Excerpt provided >>
_ _ _ _ _ _ _
Skip to content

Getting started

Installation

RiverText is meant to work with Python 3.10 and above. Installation can be done via pip:

pip install rivertext

Feel welcome to open an issue on GitHub if you are having any trouble.

Usage

Incremental Word Context Matrix

>>> from rivertext.models.wcm import WordContextMatrix
>>> from torch.utils.data import DataLoader
>>> from rivertext.utils import TweetStream

>>> from web.datasets.similarity import fetch_MEN
>>> from web.evaluate import evaluate_similarity

>>> ts = TweetStream("/path/to/tweets.txt")

>>> wcm = WordContextMatrix(10000, 5, 500)

>>> dataloader = DataLoader(ts, batch_size=32)

>>> men = fetch_MEN()

>>> for batch in tqdm(dataloader):
...    wcm.learn_many(batch)

>>> embs = wcm.vocab2dict()
>>> result = evaluate_similarity(embs, men.X, men.y)
_ _ _ _ _ _ _
Please state which Python versions the RiverText getting-started page says the library is meant to work with. The material after this page comes from a separate source.
_ _ _ _ _ _ _
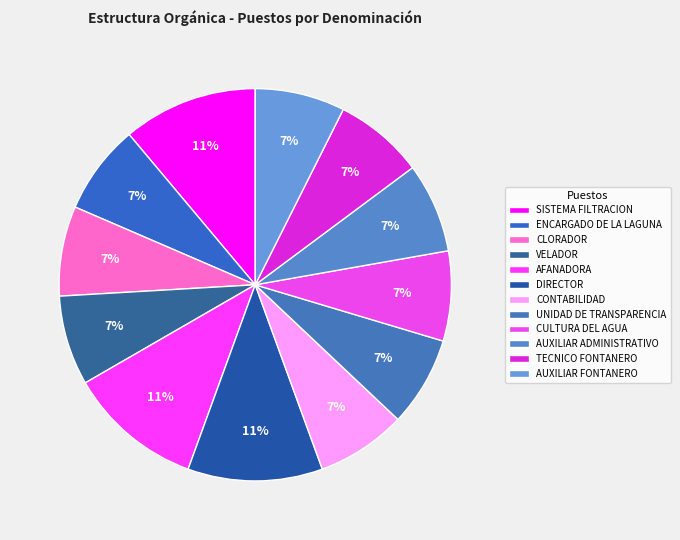

Count the number of slices in the pie.

12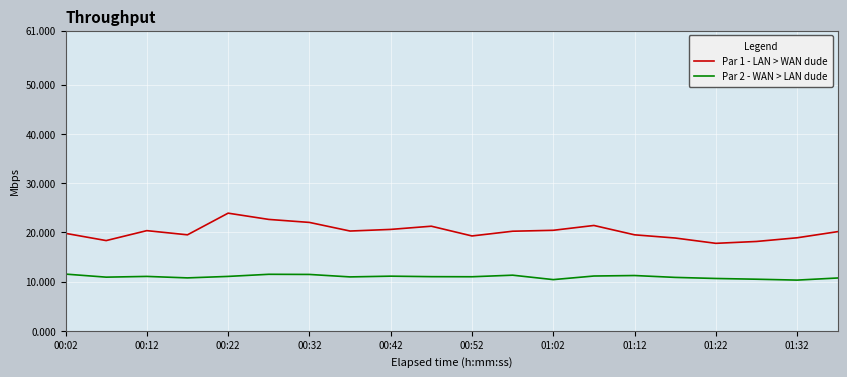

True or false: Par 2 - WAN > LAN dude and Par 1 - LAN > WAN dude cross at least once.

False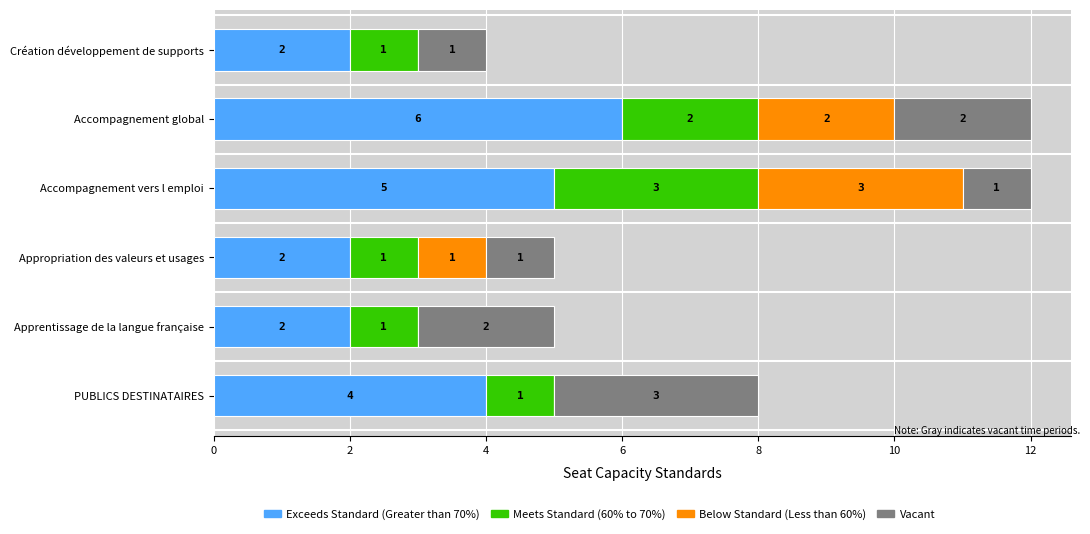

Which category has the highest value in the Exceeds Standard (Greater than 70%) series?

Accompagnement global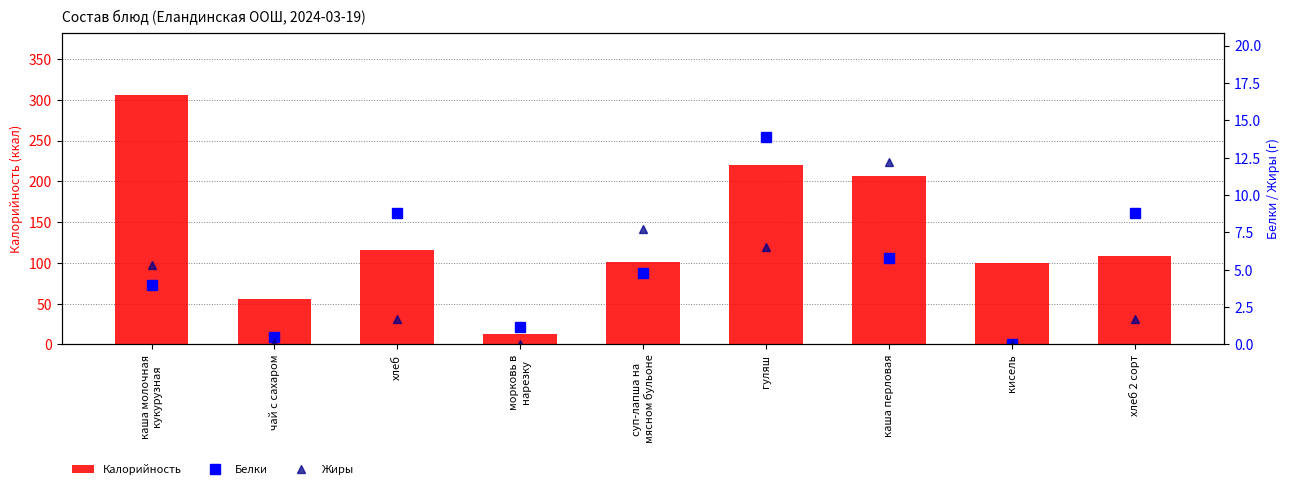

Between хлеб and кисель, which series saw the biggest shift?

Калорийность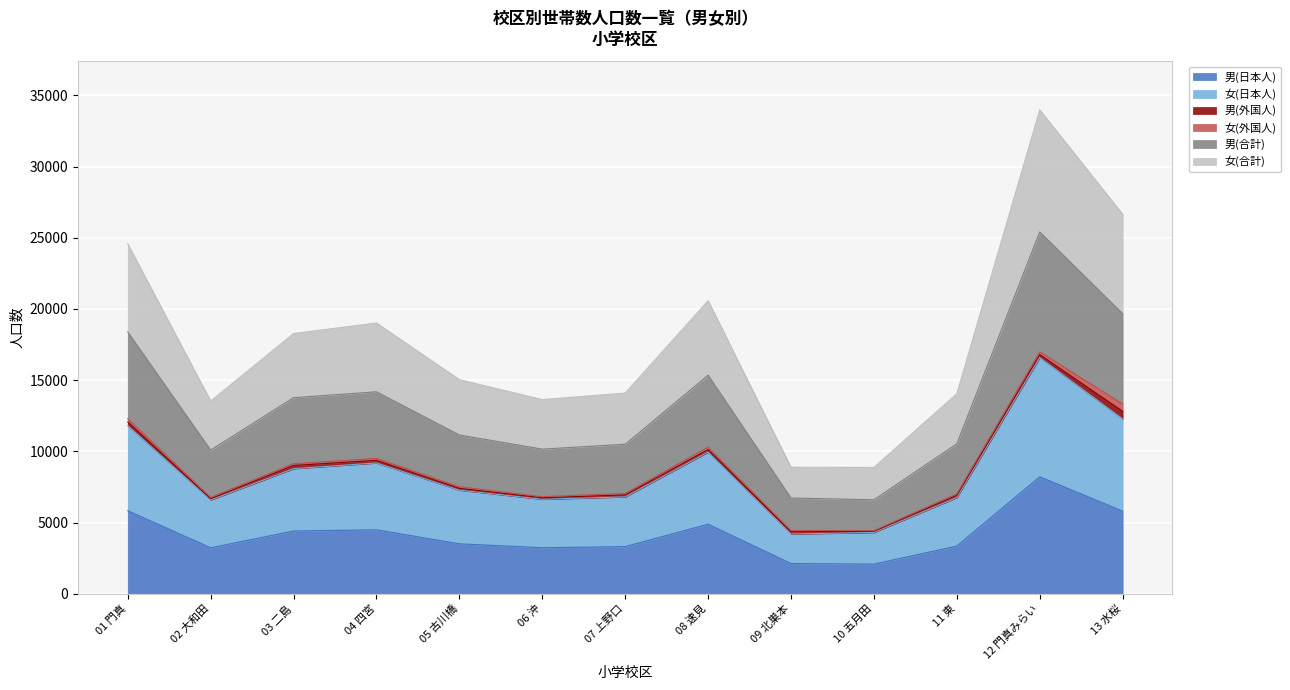

What is the spread (max minus min) of values at 04 四宮?

9690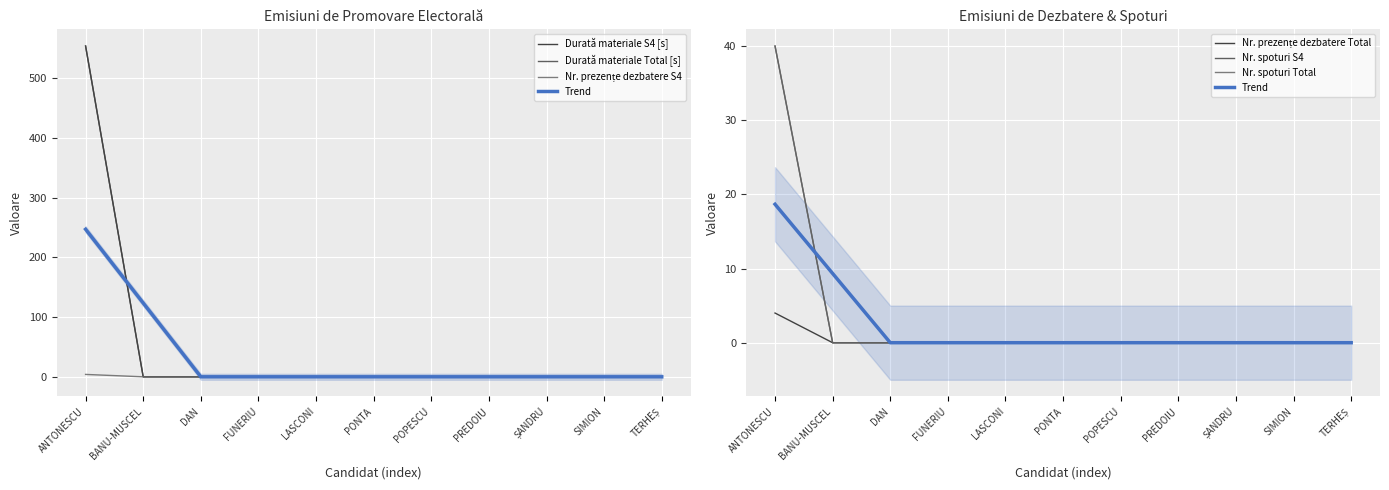

How many distinct data groups are displayed?

6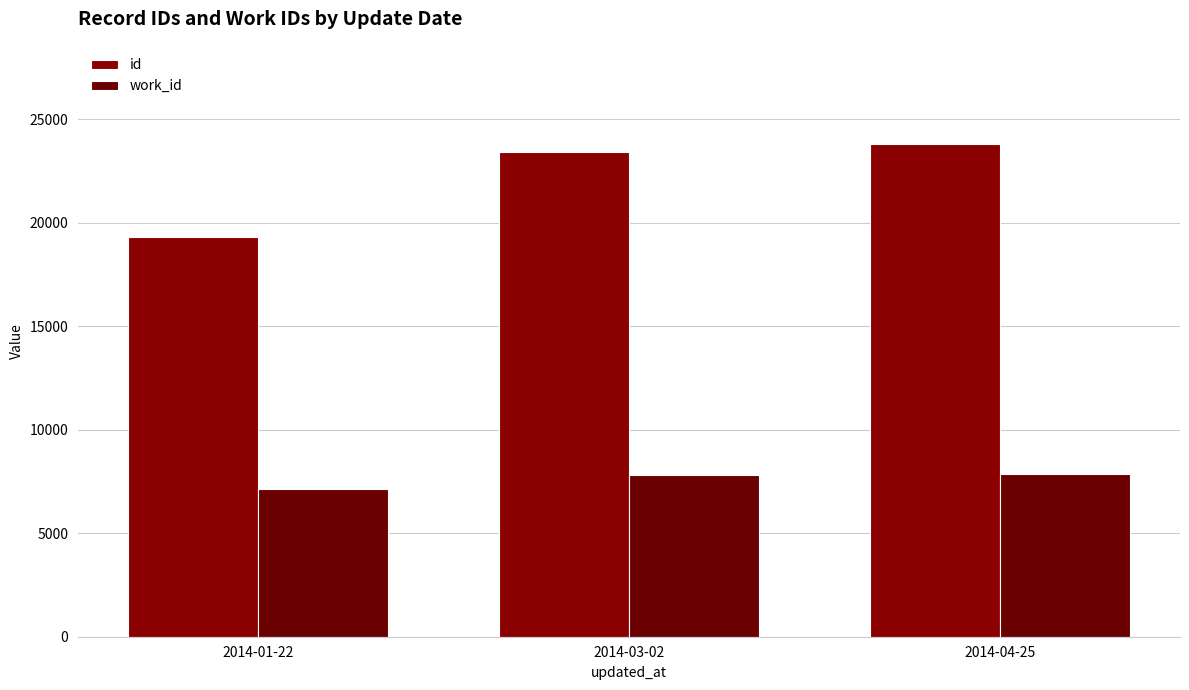

What is the greatest value displayed?

23799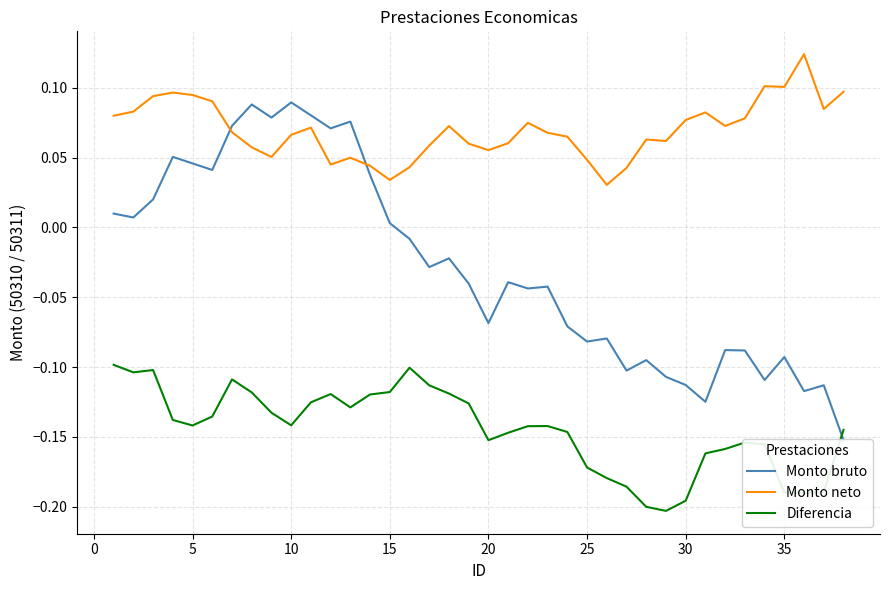

True or false: Diferencia and Monto neto cross at least once.

False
_ _ _ _ _ _ _
Output for this task >>
Python 3.10 and above.